What to work on:
- a) In the excerpt on warming and cooling devices, rewrite the paragraph beginning "Alternatively, devices have been suggested" as a short bulleted list that keeps its main facts.
- b) List every area of the body that the excerpt on warming and cooling devices names as most critical for thermal energy transfer to the body core.
- c) For each statement, say whether the excerpt on warming and cooling devices supports it (yes or no), quoting the words that decide it.
(i) Devices that circulate fluid over the body surface are designed for easy use at beaches, forests, and mountains.
(ii) U.S. Pat. No. 5,123,407 discusses using its device to treat hypo- or hyperthermia.
(iii) Devices built into a close-fitting garment may get in the way of other medical treatments.

However, while theoretically not requiring a hospital environment, the various devices designed to use the indirect method of treatment have often proved to be so bulky and awkward that they have not proven suitable for widespread first aid use outside of the hospital. Moreover, even when used in the hospital, these devices may be relatively ineffective. When used outside of the hospital, the effectiveness of such devices may decrease to the point that the treatment is completely ineffective.
For example, devices have been devised which circulate a warming or cooling fluid over the surface of the body in attempt to raise or lower the body core temperature. Examples of such devices can be seen in U.S. Pat. Nos. 4,572,188; 5,106,373; 5,184,612; 5,300,101; 5,300,102; 5,324,320; 5,336,250; 5,350,417; 5,383,918 and 5,405,371. These devices are bulky, require a great deal of space to set up, and are not designed to be easily used in those remote locations, such as beaches, forests, and mountains, from which a significant percentage of hypo- and hyperthermia cases originate.
Alternatively, devices have been suggested where a thermal energy exchanging mechanism, such as a plurality of tubes conducting a cooling or warming fluid, a plurality of electrical heating elements producing thermal energy electrically, or a plurality of heat sources using energy released as the product of a chemical reaction, is contained within a close fitting garment which is then pulled over or strapped tightly to a surface of a body. Examples of such devices can be seen in U.S. Pat. Nos. 546,436; 3,507,321; 4,685,462; 5,018,521; 5,269,369; 5,411,542 and 5,470,353. However, because these devices fit snugly to the surface of the body, these devices may be difficult to fit onto the affected person. Once in place, these devices may not be easily removable, and thus may impede other medical treatments necessary for the survival of the affected person.
While not directed to the treatment of hypo- or hyperthermia, warming or cooling devices have also been designed which support a thermal energy exchanging mechanism in a close-fitting relationship with a surface of a body for heating or cooling by providing a shaped or contoured padding material between an article of clothing worn by the person and the thermal energy exchanging mechanism. An example of such a device can be seen in U.S. Pat. No. 5,123,407.
However, there is no discussion in U.S. Pat. No. 5,123,407 of using such a device to treat hypo- or hyperthermia. Furthermore, in operation, the padding material is designed to maintain a predetermined contour such that the padding material does not adjust the energy exchanging mechanism to achieve the necessary continuity of contact between the energy exchanging mechanism and the surface of the body to allow for efficient treatment of hypo- or hyperthermia. Rather, the padding material generally attempts to force the underlying body surface to conform to the contours of the energy exchanging mechanism and the padding material.
Moreover, all three groups of devices fail to target the critical thermal energy transfer areas of the body. It is well documented that the most critical areas for thermal energy transfer to the body core through the skin surface are the head, neck, axilla, and groin. None of the present devices, as described above, effectively addresses the selective application of a warming or cooling source to these most critical areas of the body for the treatment of hypo- or hyperthermia.

Input data:
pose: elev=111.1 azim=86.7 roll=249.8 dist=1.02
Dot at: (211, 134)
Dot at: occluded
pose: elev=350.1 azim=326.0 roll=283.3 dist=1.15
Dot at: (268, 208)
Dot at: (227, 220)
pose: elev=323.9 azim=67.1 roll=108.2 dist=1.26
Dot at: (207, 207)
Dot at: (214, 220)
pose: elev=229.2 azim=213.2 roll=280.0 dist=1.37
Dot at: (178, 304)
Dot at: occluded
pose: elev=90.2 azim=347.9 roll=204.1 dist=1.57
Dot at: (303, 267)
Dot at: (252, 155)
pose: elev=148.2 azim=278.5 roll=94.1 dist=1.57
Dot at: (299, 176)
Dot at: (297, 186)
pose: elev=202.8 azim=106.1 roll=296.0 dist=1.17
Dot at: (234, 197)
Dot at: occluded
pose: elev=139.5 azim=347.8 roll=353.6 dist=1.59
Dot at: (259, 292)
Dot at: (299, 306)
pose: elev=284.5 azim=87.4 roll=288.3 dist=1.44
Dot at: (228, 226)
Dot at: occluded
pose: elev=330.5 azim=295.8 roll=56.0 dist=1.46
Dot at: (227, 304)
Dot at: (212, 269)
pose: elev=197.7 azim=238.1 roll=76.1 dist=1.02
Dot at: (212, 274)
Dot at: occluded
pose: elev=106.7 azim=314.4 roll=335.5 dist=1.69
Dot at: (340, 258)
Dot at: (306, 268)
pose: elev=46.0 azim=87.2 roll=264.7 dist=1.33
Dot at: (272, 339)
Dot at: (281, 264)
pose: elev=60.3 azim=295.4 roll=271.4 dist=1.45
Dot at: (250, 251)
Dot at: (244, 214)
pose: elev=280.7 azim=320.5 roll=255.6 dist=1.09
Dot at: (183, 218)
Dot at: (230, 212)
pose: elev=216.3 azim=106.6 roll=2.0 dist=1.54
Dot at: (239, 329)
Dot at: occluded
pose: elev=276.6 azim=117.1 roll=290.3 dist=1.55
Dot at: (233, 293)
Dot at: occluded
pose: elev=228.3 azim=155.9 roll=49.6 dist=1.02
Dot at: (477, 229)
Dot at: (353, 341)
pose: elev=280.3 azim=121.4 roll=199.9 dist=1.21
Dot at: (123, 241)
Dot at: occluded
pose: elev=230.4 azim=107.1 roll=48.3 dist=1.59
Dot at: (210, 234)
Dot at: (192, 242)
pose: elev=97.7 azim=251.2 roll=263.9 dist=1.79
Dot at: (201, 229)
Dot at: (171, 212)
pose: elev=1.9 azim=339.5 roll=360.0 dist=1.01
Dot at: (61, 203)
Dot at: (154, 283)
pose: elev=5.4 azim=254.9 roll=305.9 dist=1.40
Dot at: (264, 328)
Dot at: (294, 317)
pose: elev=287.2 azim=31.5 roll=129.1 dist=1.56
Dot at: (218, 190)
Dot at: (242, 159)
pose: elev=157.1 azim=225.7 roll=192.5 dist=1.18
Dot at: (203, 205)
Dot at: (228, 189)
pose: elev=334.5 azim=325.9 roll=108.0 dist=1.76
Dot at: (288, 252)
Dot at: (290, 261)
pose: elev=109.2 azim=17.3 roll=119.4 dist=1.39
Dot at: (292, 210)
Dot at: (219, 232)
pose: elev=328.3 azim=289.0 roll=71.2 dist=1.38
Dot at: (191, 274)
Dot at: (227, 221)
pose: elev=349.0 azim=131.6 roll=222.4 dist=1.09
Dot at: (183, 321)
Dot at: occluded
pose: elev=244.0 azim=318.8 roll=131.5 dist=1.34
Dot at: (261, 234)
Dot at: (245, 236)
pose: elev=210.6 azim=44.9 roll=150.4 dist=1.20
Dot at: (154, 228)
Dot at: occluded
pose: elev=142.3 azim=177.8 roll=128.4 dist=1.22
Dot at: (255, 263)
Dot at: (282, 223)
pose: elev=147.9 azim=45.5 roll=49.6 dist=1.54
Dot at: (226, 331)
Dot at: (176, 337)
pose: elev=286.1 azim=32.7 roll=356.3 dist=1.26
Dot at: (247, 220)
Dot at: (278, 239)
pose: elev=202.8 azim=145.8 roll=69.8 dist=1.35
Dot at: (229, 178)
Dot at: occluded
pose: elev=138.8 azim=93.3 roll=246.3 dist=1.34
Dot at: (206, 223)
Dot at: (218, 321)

Task results:
- a)
- Some proposed devices hold a thermal energy exchanging mechanism inside a close-fitting garment that is pulled over or strapped tightly to the body.
- The mechanism may be tubes carrying a cooling or warming fluid, electrical heating elements, or heat sources powered by a chemical reaction.
- Examples are U.S. Pat. Nos. 546,436; 3,507,321; 4,685,462; 5,018,521; 5,269,369; 5,411,542 and 5,470,353.
- Because they fit snugly, these devices may be hard to fit onto the affected person.
- Once in place, they may not be easily removable and may impede other medical treatments needed for the person's survival.

- b)
- Head
- Neck
- Axilla
- Groin

- c)
(i) No: "are not designed to be easily used in those remote locations, such as beaches, forests, and mountains"
(ii) No: "there is no discussion in U.S. Pat. No. 5,123,407 of using such a device to treat hypo- or hyperthermia"
(iii) Yes: "may impede other medical treatments necessary for the survival of the affected person"